Anonymer Hinweis enttarnt falschen Arzt in Hagen
"Der Mann muss sehr überzeugend aufgetreten sein", sagt Gerhard Pauli. Und womöglich Krisensituationen wie den Flüchtlingsstrom oder die Corona-Pandemie ausgenutzt haben, in denen "die Behörden über jeden froh sind, der hilft".
Nicht auszudenken, wenn der mutmaßliche Hochstapler nicht noch rechtzeitig nach einem anonymen Hinweis enttarnt worden wäre. Für Silvester war der falsche Mediziner für den Notarztdienst vorgesehen. Er hatte sich freiwillig gemeldet.

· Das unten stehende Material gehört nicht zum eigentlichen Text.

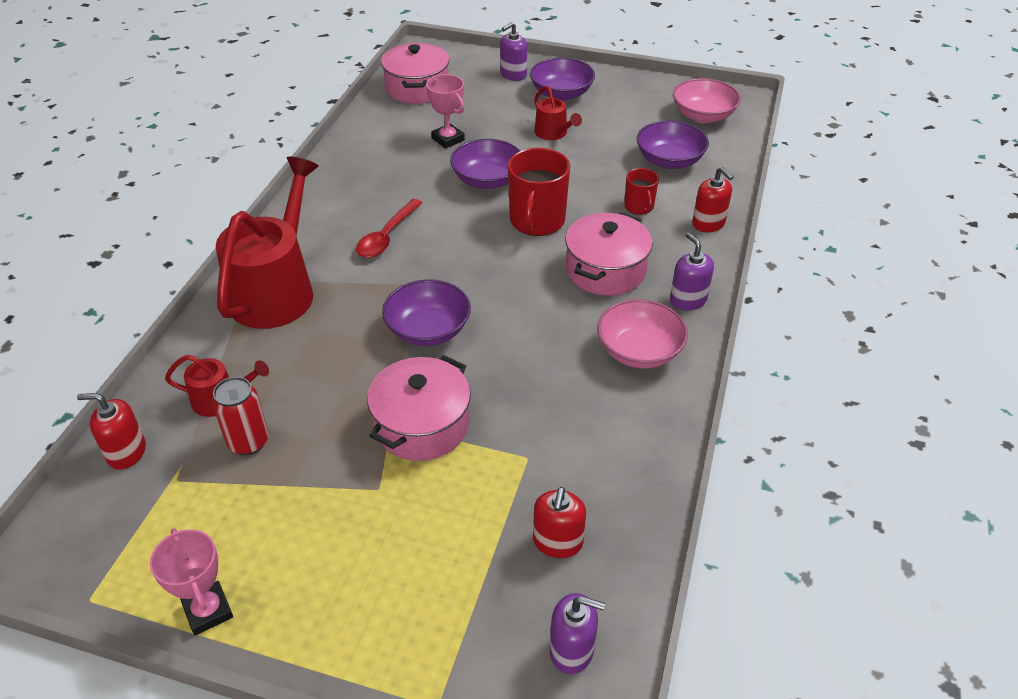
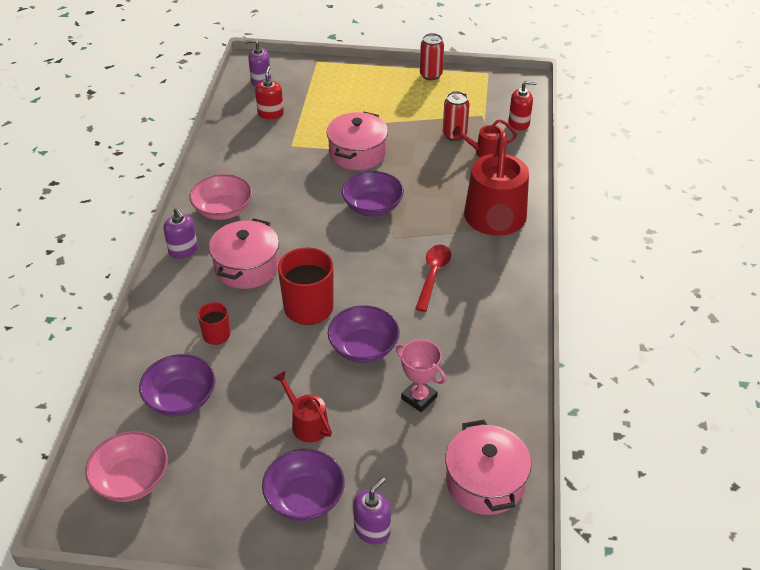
camera: 170 degrees right, 0 degrees up
(208, 611) = (431, 75): pink trophy -> red can
(708, 223) = (154, 323): red soap dispenser -> none

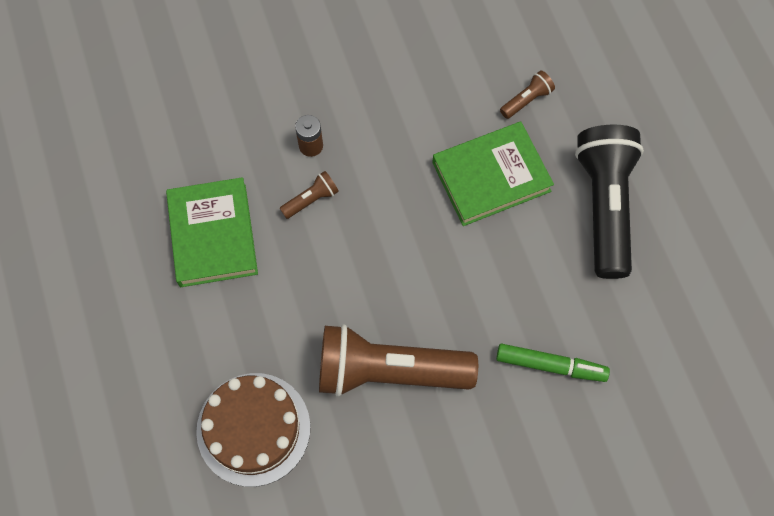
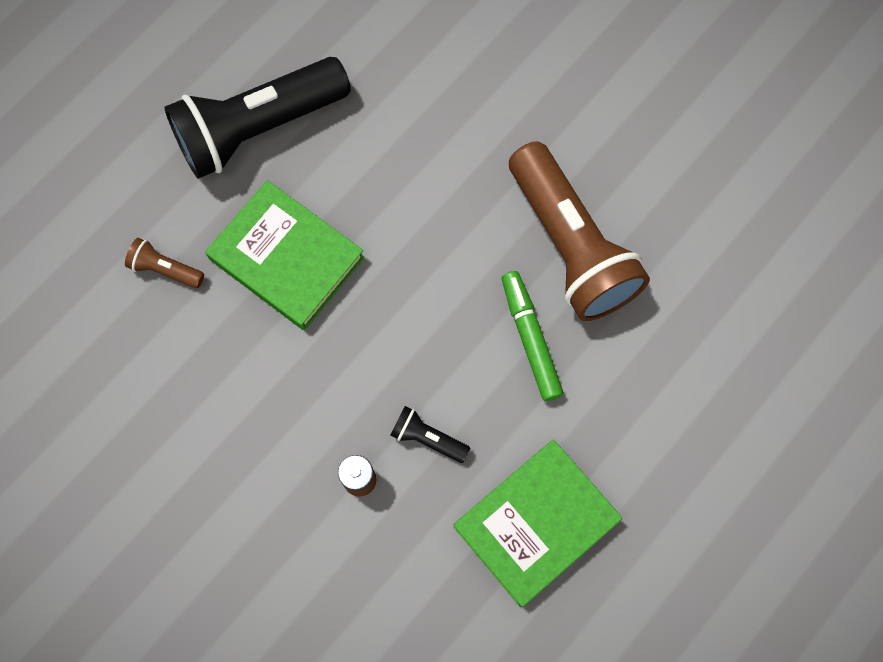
camera: 120 degrees left, 5 degrees up
(253, 429) = (714, 343): brown cake -> none
(311, 200) = (427, 438): brown flashlight -> black flashlight
(550, 365) = (468, 99): green marker -> green marker (530, 339)

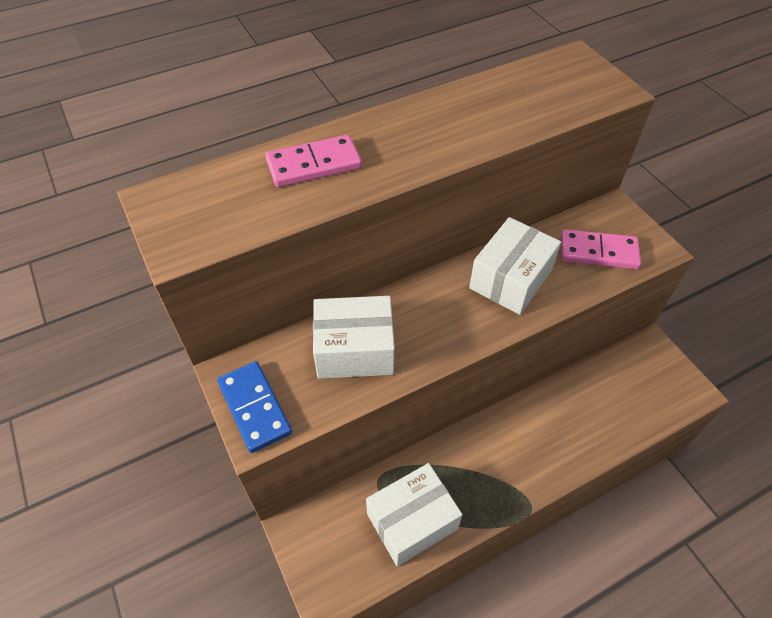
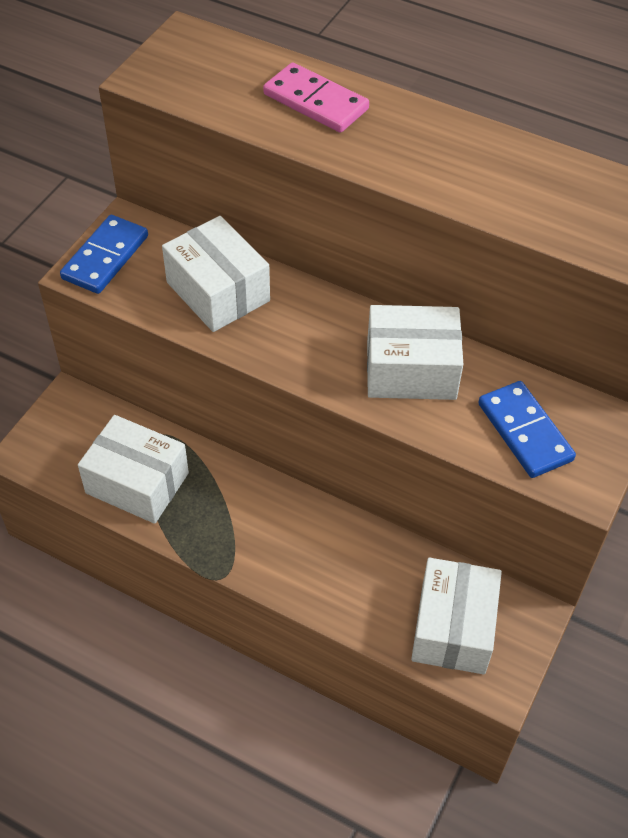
camera: 55 degrees right, 0 degrees up
(598, 252) = (525, 432): pink domino -> blue domino
(642, 391) = (453, 628): none -> white box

Die beiden Anwälte des Festgenommenen haben am Dienstag auf eine Anfrage dieser Zeitung zunächst nicht reagiert. Nach der Verurteilung 2016 durch das Amtsgericht Ahaus stand der 32-Jährige zum Zeitpunkt seiner Festnahme am Montag noch unter Bewährung. Es könnte sein, dass eine Justizvollzugsanstalt für eine längere Zeit die Meldeadresse des angeblichen Doktors und Diplom-Psychologen sein wird. In einem Internet-Telefonbuch findet sich noch sein Eintrag an seinem früheren Wohnort im westlichen Münsterland. Dazu der Eintrag "Sozialpädagoge".